Le débiteur souhaitant déplacer son fonds de commerce doit aviser le créancier gagiste quinze
(15) jours au moins à l'avance, de son intention de déplacer le fonds et du nouveau siège qu'il
entend lui donner. Si le débiteur défaille dans cette obligation, le créancier gagiste est en plein
droit d’exiger le paiement immédiat de sa créance. Article 111 du code de commerce.
Le créancier nanti averti de la volonté de son débiteur de déplacer son fonds de commerce, peut
s’y opposer, s’il est établi que ce déplacement a pour effet de déprécier la valeur du fonds, et
réclamer par la suite le paiement immédiat de sa créance.
Si aucune opposition n’est faite, le créancier gagiste doit faire mentionner en marge de
l'inscription existante, le nouveau siège du fonds et, si le fonds a été transféré dans un autre
ressort, faire reporter à sa date l'inscription primitive avec l'indication du nouveau siège sur le
registre du tribunal de ce ressort.
En cas d'omission, le créancier peut être déchu de son privilège s'il est établi que par sa
négligence, il a causé un préjudice aux tiers induits en erreur sur la condition juridique du fonds
de commerce.
*La vente forcée du fonds en nantissement
Le créancier gagiste a le droit de faire ordonner la vente du fonds de commerce qui constitue
son gage. Il peut se prévaloir de ce droit huit (8) jours après sommation de payer, faite au
débiteur et au tiers détenteur, s'il y a lieu, demeurée infructueuse. La demande est portée devant
le tribunal dans le ressort duquel est exploité ledit fonds.

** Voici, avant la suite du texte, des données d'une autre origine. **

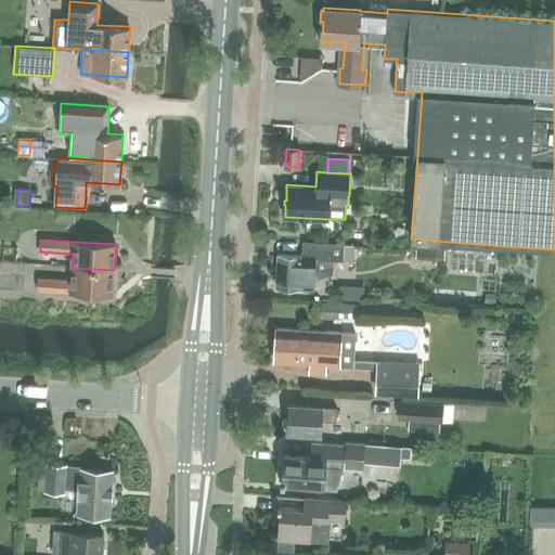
[(279,255),(276,284),(276,286),(313,288),(314,281),(333,275),(334,259),(343,260),(343,261),(353,262),(353,247),(344,246),(344,245),(302,243),(301,256),(279,255)]
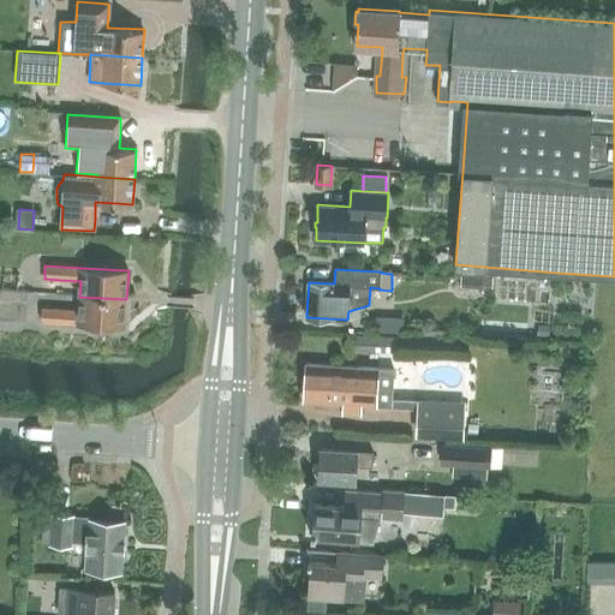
[(461,274),(461,284),(493,286),(493,275),(461,274)]
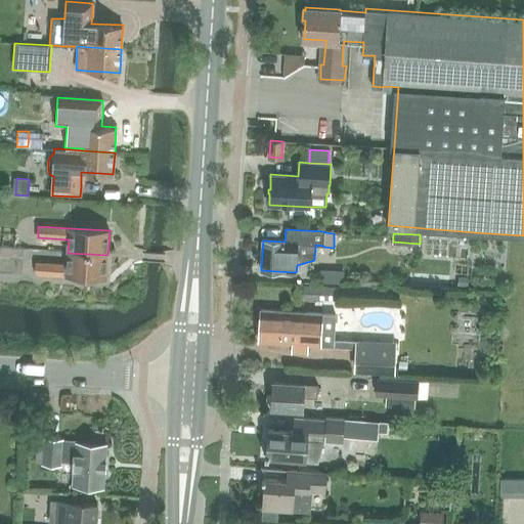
[(107,255),(68,253),(67,265),(36,264),(35,275),(105,279),(107,255)]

Article 114 du code de commerce.
Le nantissement du fonds de commerce ne confère pas au créancier un droit de rétention.
Le créancier ne dispose en aucun cas du droit de se faire attribuer le fonds de commerce, mais
devra en provoquer la vente pour se faire payer.
« Le nantissement d'un fonds de commerce ne donne pas au créancier gagiste le droit de se
faire attribuer le fonds en paiement et jusqu'à due concurrence. » L’article 106 du code de commerce.
*La surenchère du dixième
Si les créanciers nantis ne sont pas satisfaits par l’offre du prix, ils sont en mesure d’intervenir
pour protéger leurs créances.
« Tout créancier inscrit sur un fonds de commerce peut requérir la mise aux enchères
publiques en offrant de porter le prix principal, non compris le matériel et les marchandises, à
un dixième (1/10) en sus et de donner caution pour le paiement des prix et des charges, ou de
justifier d’une solvabilité suffisante. » Article 123 du code de commerce.

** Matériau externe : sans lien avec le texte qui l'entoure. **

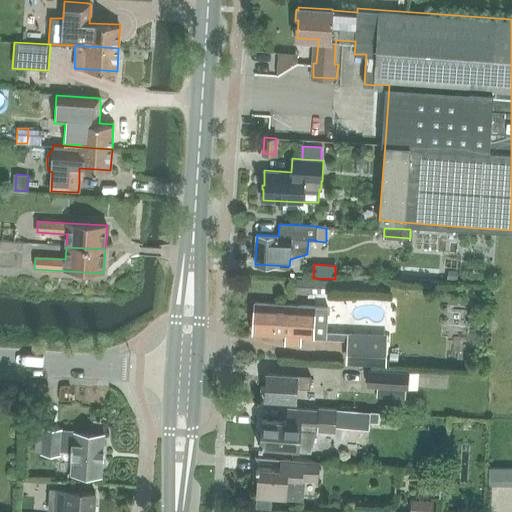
[(448,270),(447,279),(457,280),(458,271),(448,270)]
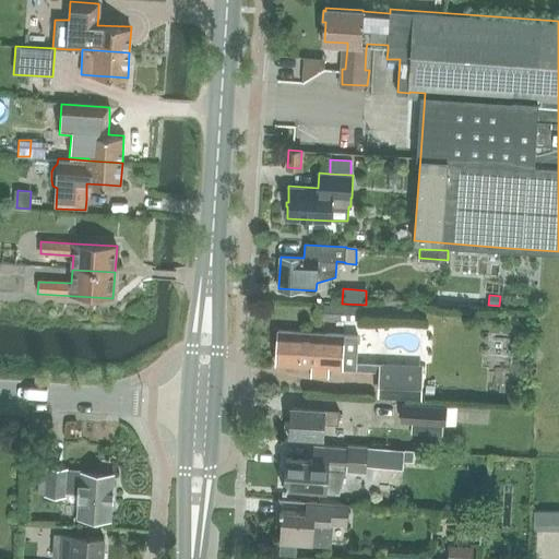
[(323,306),(322,321),(358,323),(359,308),(323,306)]
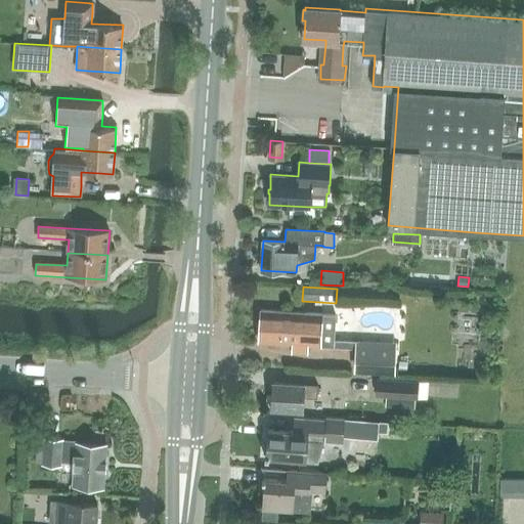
[(261,309),(259,342),(292,344),(292,352),(308,353),(308,345),(333,346),(333,340),(335,313),(261,309)]
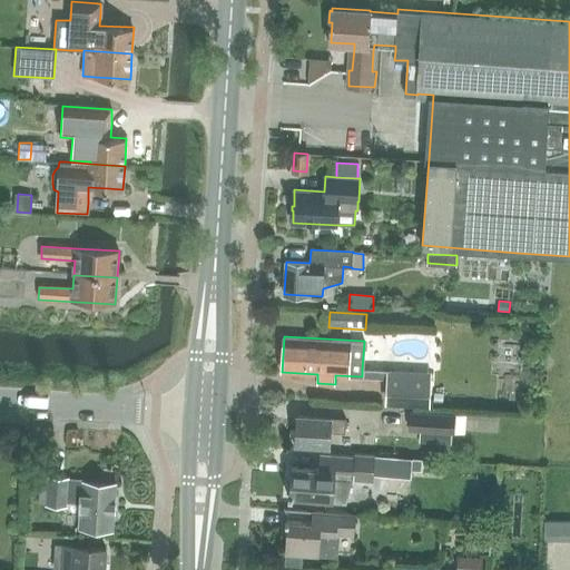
[(389,381),(387,404),(428,406),(430,374),(389,372),(389,377),(389,381)]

Le créancier qui se déclare surenchérisseur doit offrir un prix au moins égal à celui déjà proposé
par un précédent acquéreur majoré de 10% sur la valeur des éléments incorporels.

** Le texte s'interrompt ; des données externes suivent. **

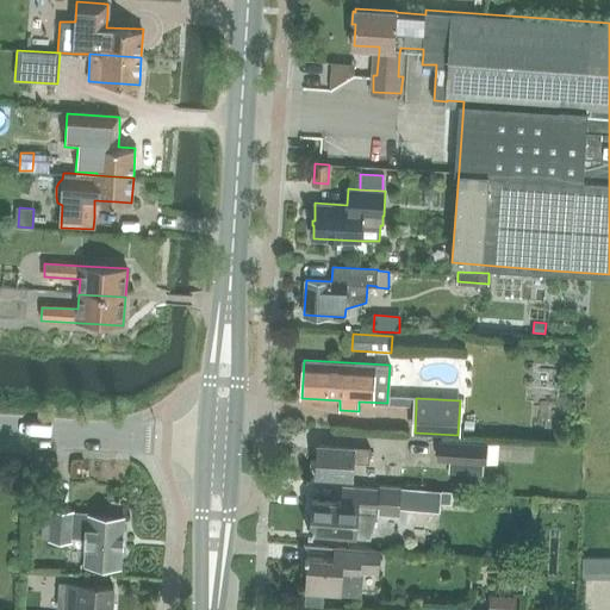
[(465,421),(465,433),(473,434),(474,422),(465,421)]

LE NANTISSEMENT JUDICIAIRE
Tout créancier justifiant d’une créance qui paraît fondée en son principe et de circonstances
susceptibles d’en menacer le recouvrement peut demander au juge de l’autoriser à prendre une
inscription sur le fonds de commerce de son débiteur.
Il s’agit d’une mesure conservatoire demandée par un créancier qui cherche à assurer sa créance.
Elle permet de garantir les créanciers contre l’insolvabilité du commerçant débiteur.
Les créanciers chirographaires peuvent sous crainte de ne jamais être remboursé saisir la
juridiction compétente, afin de rendre leurs créances immédiatement exigibles si le risque couru
est vraiment réel.
Le juge apprécie les différents éléments de la situation.